# Gecko?



## Kithy (Nov 21, 2012)

I was moving my piano to open the window a little while ago and out scurried a tiny little gecko. Definitely hatched this year, only about an inch long and skinny skinny! 

Of course, my son loves him already. Keeping him in a critter keeper at the moment because it is chilly outside and he was in here because it's warm. Not sure what to do with him. He's awful cute and awful small and they're awful common. 

I'm not against keeping him cause I love little guys like this and I wanted a gecko but the husband was like "I'll just catch you one rather than pay XX monies" Well.. this guy just appeared under my piano.

But I don't know too much about them. I was already going to downgrade my fish from five tanks to two so this isn't exactly unwelcome.

He's much too small for crickets though. I could catch some ants though but I don't think he'll eat much in the next day. He's currently covered in the critter keeper cause he is probably terrified. I did almost squish him when I moved the piano :X


----------



## Sathori (Jul 7, 2013)

I personally have mixed emotions of keeping "wild" caught animals. A lot of people in my area catch leopard frogs, painted turtles, and tiger salamanders and keep them as "pets", to which most of them die due to stress. Very few stay alive in captivity since it's very hard to mimic their habitat that they are use to. It's one of the reasons our Leopard Frog population is nowhere near what it use to be, and we are seeing less and less turtles and salamanders as well 

If it's cold in your area, he may have been looking for a safe place to hibernate, and if you would release him during the warmer part of the day (mid-day), he may still be able to find a place to sleep til it's warmer again. If it's past that point, you can try to keep him alive through the cold period and release him again once the warmer season hits. (Sorry, I'm not very familiar with Texas seasons/weather, I'm Canadian after all )

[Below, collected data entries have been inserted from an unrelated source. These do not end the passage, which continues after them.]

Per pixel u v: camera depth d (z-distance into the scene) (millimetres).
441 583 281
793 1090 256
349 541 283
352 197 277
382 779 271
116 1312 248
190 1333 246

That being said if you are planning on feeding him - check with your local pet store that sells live insects. When leopard geckos are young, we feed them mealworms since they are typically smaller than crickets. Some stores carry very small crickets (some as small as 'pinheads'). Crickets are easier to digest than mealworms since they do not have the harder outer shell.
Do some research into what type of habitat they prefer and you can try to mimic it as close as you can. Just be aware that some wild-caught critters don't take to the domestic lifestyle.

A good example is my friend's blue tongue skink. After purchasing it from a pet-trade store, she found out that it was a wild-caught. Not domestically bred. It ate fine, but was not nearly as friendly as most skinks should be. It bit and would whip its tail if the wrong person tried to handle it, and after she moved, it showed obvious signs of stress. It was constantly whipping it's tail against the tank and showing extreme aggression anytime anyone walked into the room. She eventually had it euthanized (can't exactly release a blue-tongue skink into the wild in Canada...) since it was so horribly stressed out.

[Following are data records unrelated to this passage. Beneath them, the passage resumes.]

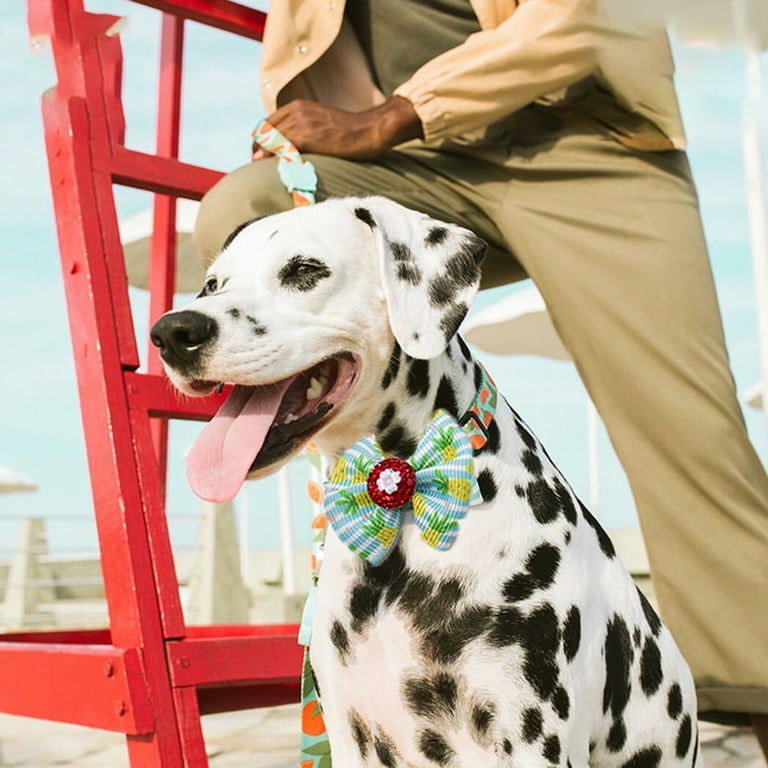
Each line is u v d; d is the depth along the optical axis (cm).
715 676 292
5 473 1085
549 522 208
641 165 300
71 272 268
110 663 236
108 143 280
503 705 194
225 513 750
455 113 288
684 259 296
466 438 206
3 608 909
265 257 212
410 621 200
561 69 286
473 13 320
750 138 393
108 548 248
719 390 292
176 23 402
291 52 309
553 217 303
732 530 290
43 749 452
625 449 299
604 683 208
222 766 409
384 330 211
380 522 201
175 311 201
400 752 208
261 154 309
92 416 256
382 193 303
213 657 244
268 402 205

Not saying this will be the case with all wild-caught critters, but some are not made for the domestic life style. I think it may be easier to stick with domestically bred geckos - there are a lot more guides to how to keep them and they typically are not quite so stressed out with human interaction.
In the long run - all exotics are bred from wild-caught, but I like to leave the care of wild-caught to people who are experts in the field.

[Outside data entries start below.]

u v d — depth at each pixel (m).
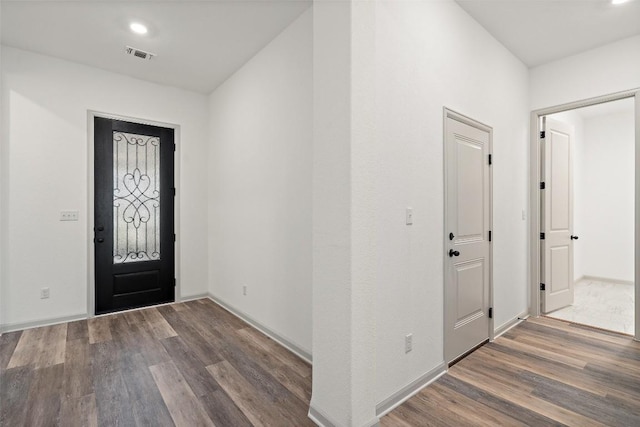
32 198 3.21
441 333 2.35
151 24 2.77
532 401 1.98
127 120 3.77
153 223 3.97
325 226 1.75
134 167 3.84
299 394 2.05
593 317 3.52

He is super cute though - I love little geckos and lizards  I own 3 leopard geckos and they can make great pets


----------



## Kithy (Nov 21, 2012)

Thanks for your input ^_^

I'm probably leaning toward letting him go tomorrow or the day after. He's got a small amount of water in there and is still covered in a warm area. I probably could replicate what it's like outside in our area but I don't know what type of gecko he is so if he gets particularly large.. I'm probably not able to get a bigger tank right now. I have a broken 55g sitting outside but no place for it in the house or THAT would be fantastic. I was brainstorming planting it with live plants and small bushes or tiny trees and get something cool like a chameleon. Buuut that's a lot of money and I want to be more financially secure before I do something like that so that I can do it correctly.

I'm concerned I might do something wrong. He is young but while I was trying to herd him or when I moved the piano he did get his tail detached. It's now somewhere in the keeper no longer on his butt. I think it would be neat to keep him but it would be sad if he died because we did something wrong or just because you don't know what wild animals have in them. 

I think the reason we aren't getting any kind of lizard friend is my MiL is immuno-compromised and some of these little critters carry things that could make her sick and shes paranoid. Though it could keep her out of our room  Guard lizard.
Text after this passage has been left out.